From Reuters:
"U.S. antitrust authorities confirmed on Tuesday they reached an accord with Microsoft Corp. requiring the company to modify its Vista operating system in response to complaints its desktop search function puts Google Inc. and other potential competitors at a disadvantage.
"The Justice Department said Microsoft would create a 'mechanism' for computer users and manufacturers to select a default program to handle desktop search."
More from the New York Times:
"Google maintained that its desktop search program, available as a free download, was slowed by an equivalent feature that is built into Vista. When the Google and Microsoft search programs run simultaneously, their indexing programs slow the operating system considerably, Google contends. As a result, Google has said that Vista violated Microsoft’s 2002 antitrust settlement, which prohibits Microsoft from designing operating systems that limit the choices of consumers."

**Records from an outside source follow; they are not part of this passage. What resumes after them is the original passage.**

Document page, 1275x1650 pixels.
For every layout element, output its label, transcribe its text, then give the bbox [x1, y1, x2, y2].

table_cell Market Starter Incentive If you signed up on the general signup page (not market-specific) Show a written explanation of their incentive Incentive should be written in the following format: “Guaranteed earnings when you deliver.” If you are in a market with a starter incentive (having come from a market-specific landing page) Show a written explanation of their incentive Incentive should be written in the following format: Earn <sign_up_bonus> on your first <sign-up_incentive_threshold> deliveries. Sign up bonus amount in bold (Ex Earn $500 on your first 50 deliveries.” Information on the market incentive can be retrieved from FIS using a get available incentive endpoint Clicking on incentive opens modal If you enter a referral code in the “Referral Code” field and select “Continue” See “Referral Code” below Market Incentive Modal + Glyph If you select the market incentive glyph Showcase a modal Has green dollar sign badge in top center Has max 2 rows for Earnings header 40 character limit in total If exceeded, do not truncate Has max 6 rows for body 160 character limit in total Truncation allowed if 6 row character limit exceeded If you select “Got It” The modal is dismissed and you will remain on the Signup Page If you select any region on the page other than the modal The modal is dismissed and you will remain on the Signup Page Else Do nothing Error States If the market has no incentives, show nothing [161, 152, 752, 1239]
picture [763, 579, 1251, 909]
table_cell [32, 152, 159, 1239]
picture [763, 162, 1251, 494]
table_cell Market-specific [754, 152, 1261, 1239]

So, let me get this straight, Microsoft is being punished for
allegedly putting its competitors at a disadvantage. Well, heck, we better start suing every company in the US (as well as any company in any other capitalist country on which we can get our hands) since they, by definition, are either a) doing that or b) trying to do that. After all, trying to create and sustain a competitive advantage over one's rivals is what companies have to do to remain competitive, stay in business, and, ultimately, drive innovation and create value for all stakeholders (shareholders, employees, and customers).
On top of that, it is not just that Google is somehow put at a disadvantage - it's that, apparently, Microsoft is obligated to provide society with a software platform on which any other company can build software (that competes with its own, don't forget) that runs just as well as anything that is
built-in. This is like saying that Ford is obligated to create a vehicle in which any after market peripheral device (radio, CD player, ejection seat, etc.) works perfectly even if it replicates something that a built-in component already does. Imagine if a third party parts manufacturer sued GM or Ford because their (the third party manufacturer) part (which, remember is, at least partially, redundant) doesn't work flawlessly in every car GM or Ford produces. That would be absurd - everyone would consider the part manufacturer responsible for the operation of their own product.
At this rate, Microsoft might as well be classified as a public utility that is beholden to society the way phone companies are. Just as phone companies are required to ask permission of the government before changing prices (up or down in many cases) and to allow others to lease their lines at wholesale prices so that third parties can compete with them
using their own assets, Microsoft could be forced to submit everything it does to DOJ inspectors and to allow any company that wants to build software to do so at its expense. At least in the case of the phone companies, one could begin to make a case that the only reason the phone company is in such a great position is because there was basically a government sanctioned monopoly for decades. What's the excuse with Microsoft? They were too good at creating value for consumers?